SAFE Banner

JUNE 2011

VOLUME 3, ISSUE 6

Software Scan

The President's Column

When searching for facts, Wikipedia is easy to use. In fact, searching Google often brings up Wikipedia first. But is it reliable? Is it acceptable in court? Read more in the Scanning IP section of this month's newsletter.

Send me your comments and critiques. I'm always interested in hearing from you.

Regards,


Bob Zeidman
President, SAFE Corporation


Scanning IP

Wikipedia: Reliable Reference or Biased Blathering?

When I began writing my book on software intellectual property, I often needed definitions of terms, lawsuit citations, technical references, and historical facts. In those long ago pre-Internet times, this meant reserving whole days at local libraries to sort through catalogs, walk through mazes of bookshelves, run my fingers along Dewey Decimal-coded book spines, pull heavy volumes off the shelves, spread them across big wooden tables, flip back and forth between indexes and pages, and skim dense paragraphs of text. Now I just Google, and usually it's Wikipedia that comes up.
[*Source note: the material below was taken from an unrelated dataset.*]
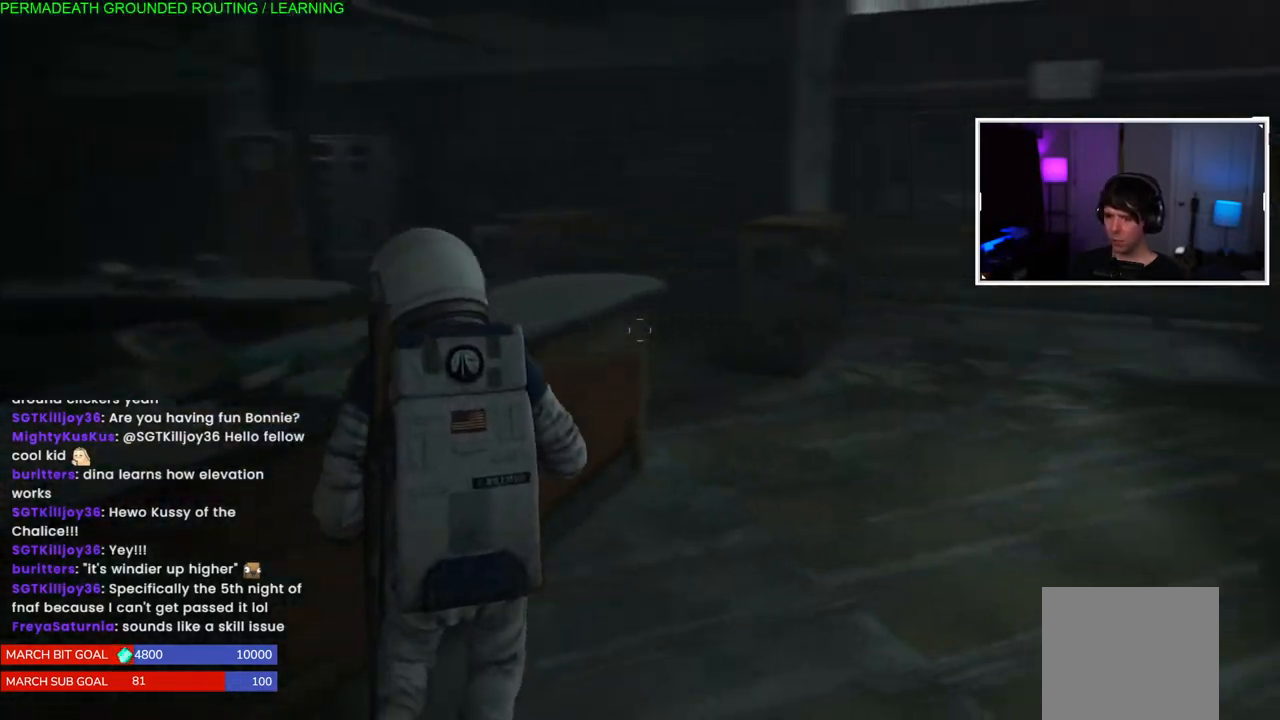
{"buttons": ["L1"], "left_stick": "up-right", "right_stick": "left", "events": [[117, "right_stick", "center"], [500, "right_stick", "left"]]}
As I wrote my book it became filled with references from Wikipedia. Some of the information I knew was correct but I needed a formal reference and Wikipedia seemed good enough. Other information I could verify at multiple sites, but the Wikipedia definition was always concise. I had been told by many attorneys that Wikipedia references were not considered legitimate in court, and I never use them in expert reports for litigation, but I figured it was good enough for my book. It was only when one of the reviewers pointed out that using Wikipedia would hurt the reputation of my book, especially among lawyers, that I gave it a second thought. I went back and found alternate references and though the main concepts that I was referencing in Wikipedia were essentially correct, it was the details that Wikipedia often got wrong.

And I knew this fact already. My Cornell roommate Rob Smigel had gone on to be a fairly famous comedy writer for Saturday Night Live. The Wikipedia page originally said he had graduated from Cornell. I figured this needed correction, because Rob dropped out (before nearly failing out) and transferred to NYU where his dad sat on the board. Rob's story is actually that old cliché where his dad insisted he become a dentist like himself, but Rob only wanted to be a comedian, a career that his dad strongly disapproved. My corrections to the page were regularly removed because I couldn't document this fact with external references, yet most of the other information in the bio was unreferenced.

This points out one significant problem with Wikipedia. In the early days, people entered what they wanted with little if any fact checking required. Eventually those early pages, and there are probably millions of them, became accepted as incontrovertible fact. I have at least one friend whose Wikipedia page was created by colleagues as a joke, yet it gets quoted as true.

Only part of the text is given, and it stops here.